Ask HN: Moving from tech leader to operations/product management? - tech2biz

My careers is taking an interesting turn. I am the most senior tech manager (Director of Technology) at the company I work with and one of the more skilled hackers. However I've had an interest in how companies get things done. I've recently been put in a position to work on the company's overall process for working projects and building products and to effectively product management a couple of those products. It makes sense since I have some human skills and know the company inside and out. My questions, is this wise? Is someone without an MBA going to make it far down the road to Director of Operations/COO? Have you ever been in a similar situation and what did you do?
======
h4ck3rhn
I'd say go ahead. Besides other things, it will give you a perspective on
profit vs cost centers (Peter Drucker). You will be asked to control the burn
rate and make choices about what produces enough value to the company.

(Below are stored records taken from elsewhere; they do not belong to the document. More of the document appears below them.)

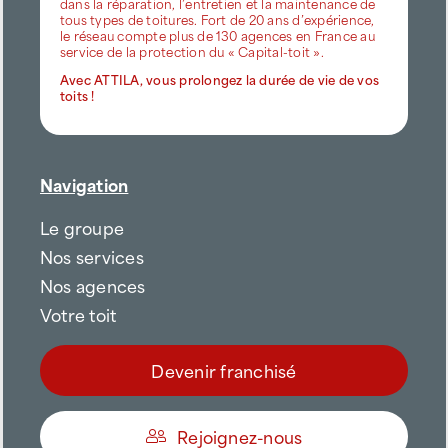
dans la réparation, l’entretien et la maintenance de
tous types de toitures. Fort de 20 ans d’expérience,
le réseau compte plus de 130 agences en France au
service de la protection du « Capital-toit ».
Avec ATTILA, vous prolongez la durée de vie de vos
toits !
Navigation
Le groupe
Nos services
Nos agences
Votre toit
Devenir franchisé
Rejoignez-nous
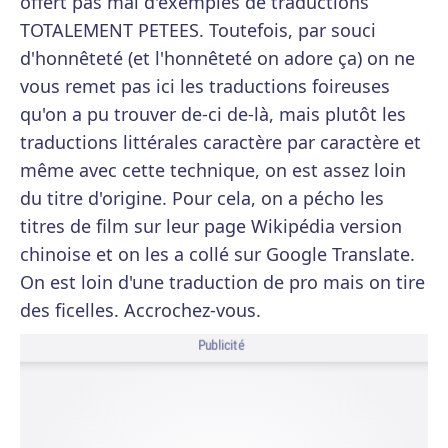
offert pas mal d'exemples de traductions
TOTALEMENT PETEES. Toutefois, par souci
d'honnêteté (et l'honnêteté on adore ça) on ne
vous remet pas ici les traductions foireuses
qu'on a pu trouver de-ci de-là, mais plutôt les
traductions littérales caractère par caractère et
même avec cette technique, on est assez loin
du titre d'origine. Pour cela, on a pécho les
titres de film sur leur page Wikipédia version
chinoise et on les a collé sur Google Translate.
On est loin d'une traduction de pro mais on tire
des ficelles. Accrochez-vous.
Publicité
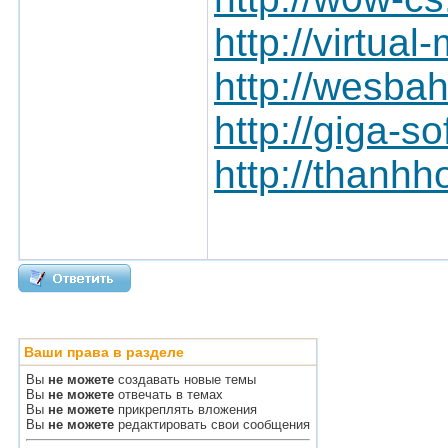
http://virtual
http://wesba
http://giga-s
http://thanh
Ваши права в разделе
Вы
не можете
создавать новые темы
Вы
не можете
отвечать в темах
Вы
не можете
прикреплять вложения
Вы
не можете
редактировать свои сообщения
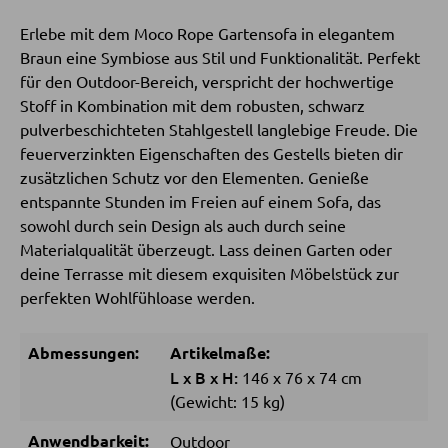
Couchtische
Erlebe mit dem Moco Rope Gartensofa in elegantem
Beistelltische
Braun eine Symbiose aus Stil und Funktionalität. Perfekt
für den Outdoor-Bereich, verspricht der hochwertige
Stoff in Kombination mit dem robusten, schwarz
SESSEL
pulverbeschichteten Stahlgestell langlebige Freude. Die
feuerverzinkten Eigenschaften des Gestells bieten dir
Polstersessel
zusätzlichen Schutz vor den Elementen. Genieße
Relaxsessel
entspannte Stunden im Freien auf einem Sofa, das
sowohl durch sein Design als auch durch seine
Ohrensessel
Materialqualität überzeugt. Lass deinen Garten oder
Fernsehsessel
deine Terrasse mit diesem exquisiten Möbelstück zur
perfekten Wohlfühloase werden.
HOCKER
Abmessungen:
Artikelmaße:
L
x
B
x
H:
146
x
76
x
74 cm
Sitzhocker
(Gewicht: 15 kg)
Barhocker
Anwendbarkeit:
Outdoor
Poufs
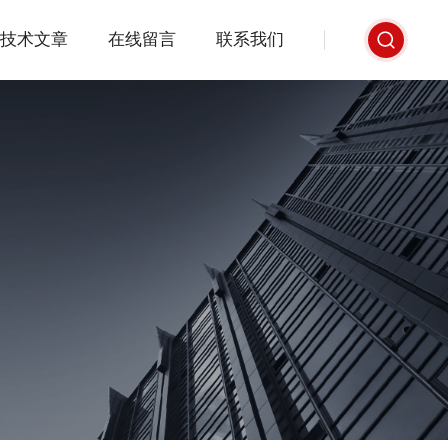
技术文章
在线留言
联系我们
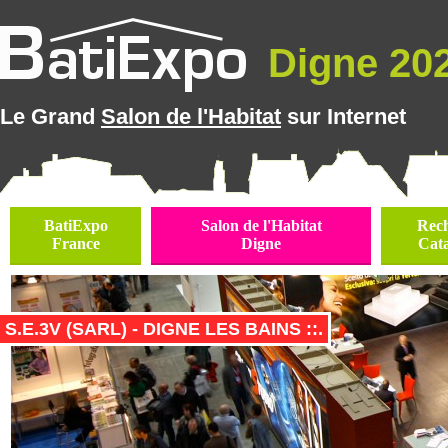
Digne 202
Le Grand
Salon de l'Habitat
sur Internet
BatiExpo
Salon de l'Habitat
Rec
France
Digne
Cat
S.E.3V (SARL) - DIGNE LES BAINS ::.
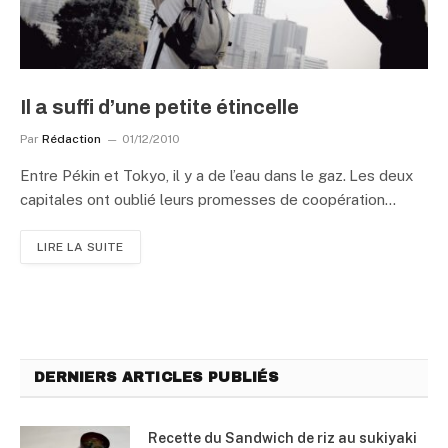
Il a suffi d’une petite étincelle
Par
Rédaction
01/12/2010
Entre Pékin et Tokyo, il y a de l’eau dans le gaz. Les deux
capitales ont oublié leurs promesses de coopération…
LIRE LA SUITE
DERNIERS ARTICLES PUBLIÉS
Recette du Sandwich de riz au sukiyaki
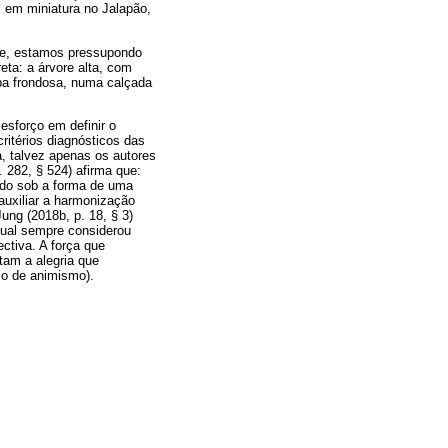
 em miniatura no Jalapão,
de, estamos pressupondo
ta: a árvore alta, com
pa frondosa, numa calçada
esforço em definir o
ritérios diagnósticos das
, talvez apenas os autores
 282, § 524) afirma que:
ado sob a forma de uma
auxiliar a harmonização
ung (2018b, p. 18, § 3)
qual sempre considerou
ctiva. A força que
tam a alegria que
co de animismo).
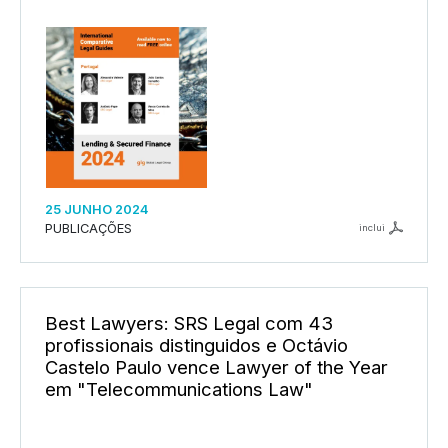
25 JUNHO 2024
PUBLICAÇÕES
inclui
Best Lawyers: SRS Legal com 43
profissionais distinguidos e Octávio
Castelo Paulo vence Lawyer of the Year
em "Telecommunications Law"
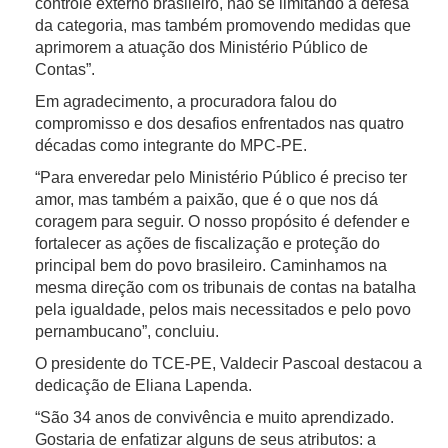
controle externo brasileiro, não se limitando à defesa
da categoria, mas também promovendo medidas que
aprimorem a atuação dos Ministério Público de
Contas”.
Em agradecimento, a procuradora falou do
compromisso e dos desafios enfrentados nas quatro
décadas como integrante do MPC-PE.
“Para enveredar pelo Ministério Público é preciso ter
amor, mas também a paixão, que é o que nos dá
coragem para seguir. O nosso propósito é defender e
fortalecer as ações de fiscalização e proteção do
principal bem do povo brasileiro. Caminhamos na
mesma direção com os tribunais de contas na batalha
pela igualdade, pelos mais necessitados e pelo povo
pernambucano”, concluiu.
O presidente do TCE-PE, Valdecir Pascoal destacou a
dedicação de Eliana Lapenda.
“São 34 anos de convivência e muito aprendizado.
Gostaria de enfatizar alguns de seus atributos: a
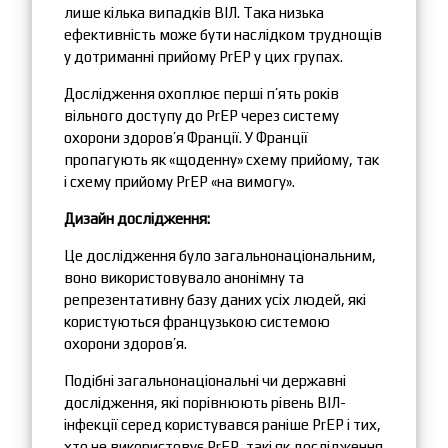
лише кілька випадків ВІЛ. Така низька
ефективність може бути наслідком труднощів
у дотриманні прийому PrEP у цих групах.
Дослідження охоплює перші п’ять років
вільного доступу до PrEP через систему
охорони здоров’я Франції. У Франції
пропагують як «щоденну» схему прийому, так
і схему прийому PrEP «на вимогу».
Дизайн дослідження
:
Це дослідження було загальнонаціональним,
воно використовувало анонімну та
репрезентативну базу даних усіх людей, які
користуються французькою системою
охорони здоров’я.
Подібні загальнонаціональні чи державні
дослідження, які порівнюють рівень ВІЛ-
інфекції серед користувався раніше PrEP і тих,
хто не використовує PrEP, такі як дослідження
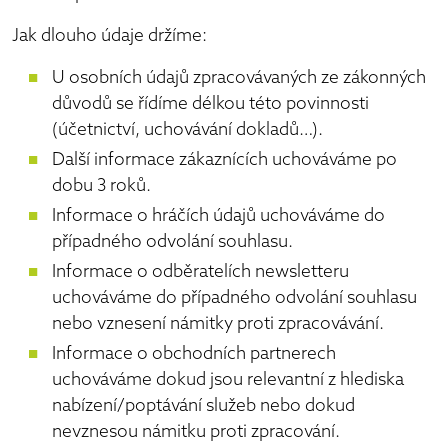
Jak dlouho údaje držíme:
U osobních údajů zpracovávaných ze zákonných
důvodů se řídíme délkou této povinnosti
(účetnictví, uchovávání dokladů…).
Další informace zákaznících uchováváme po
dobu 3 roků.
Informace o hráčích údajů uchováváme do
případného odvolání souhlasu.
Informace o odběratelích newsletteru
uchováváme do případného odvolání souhlasu
nebo vznesení námitky proti zpracovávání.
Informace o obchodních partnerech
uchováváme dokud jsou relevantní z hlediska
nabízení/poptávání služeb nebo dokud
nevznesou námitku proti zpracování.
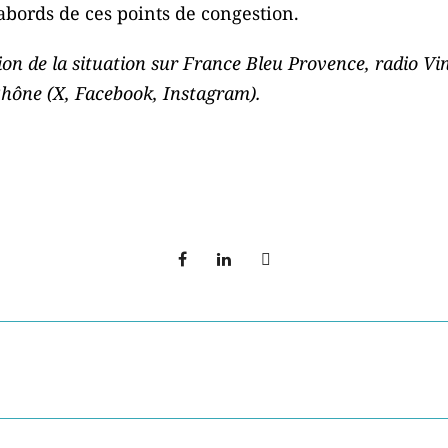
 abords de ces points de congestion.
ion de la situation sur France Bleu Provence, radio Vin
Rhône (X, Facebook, Instagram).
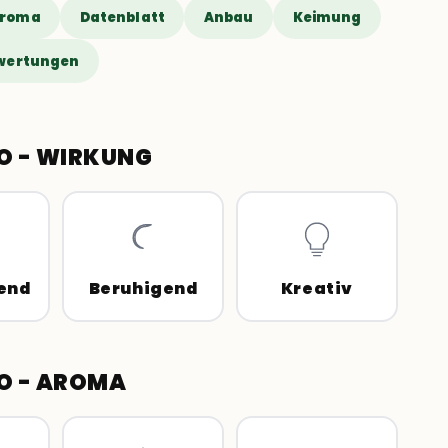
Aroma
Datenblatt
Anbau
Keimung
wertungen
TO - WIRKUNG
end
Beruhigend
Kreativ
TO - AROMA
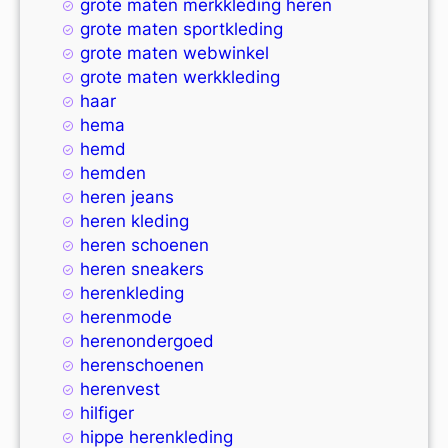
grote maten merkkleding heren
grote maten sportkleding
grote maten webwinkel
grote maten werkkleding
haar
hema
hemd
hemden
heren jeans
heren kleding
heren schoenen
heren sneakers
herenkleding
herenmode
herenondergoed
herenschoenen
herenvest
hilfiger
hippe herenkleding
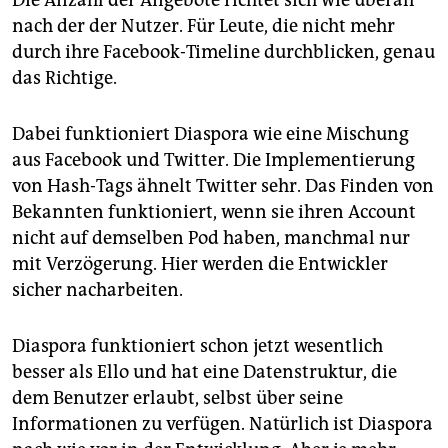
Die Anzahl der Angebote richtet sich wie überall
nach der der Nutzer. Für Leute, die nicht mehr
durch ihre Facebook-Timeline durchblicken, genau
das Richtige.
Dabei funktioniert Diaspora wie eine Mischung
aus Facebook und Twitter. Die Implementierung
von Hash-Tags ähnelt Twitter sehr. Das Finden von
Bekannten funktioniert, wenn sie ihren Account
nicht auf demselben Pod haben, manchmal nur
mit Verzögerung. Hier werden die Entwickler
sicher nacharbeiten.
Diaspora funktioniert schon jetzt wesentlich
besser als Ello und hat eine Datenstruktur, die
dem Benutzer erlaubt, selbst über seine
Informationen zu verfügen. Natürlich ist Diaspora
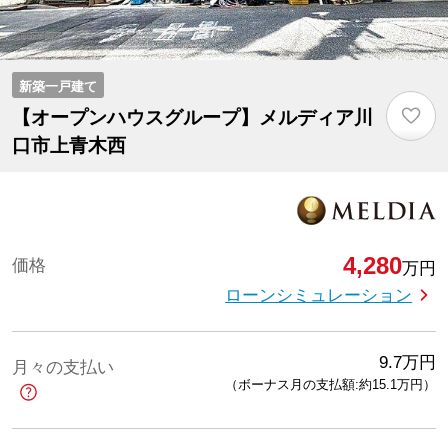
新築一戸建て
♡
【オープンハウスグループ】メルディア川
口市上青木西
4,280
価格
万円
ローンシミュレーション
9.7
万円
月々の支払い
（ボーナス月の支払額:約15.1
万円
）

Being a techie, I have a bias towards calling tech chops as must have for any
senior role. It just get you to make much better decisions when you are in a
technology business.

------
jkohlbach
I haven't been in a similar situation, but from my experience jumping jobs
quite a few times in the tech space, degrees don't matter as much as
experience.

If you've been at the company for a long while like it sounds and you know
what would be good for the company as far as product development goes, I'd say
moving into a role where you can actually optimize those processes is a great
position for you to be in! Good luck in your new role..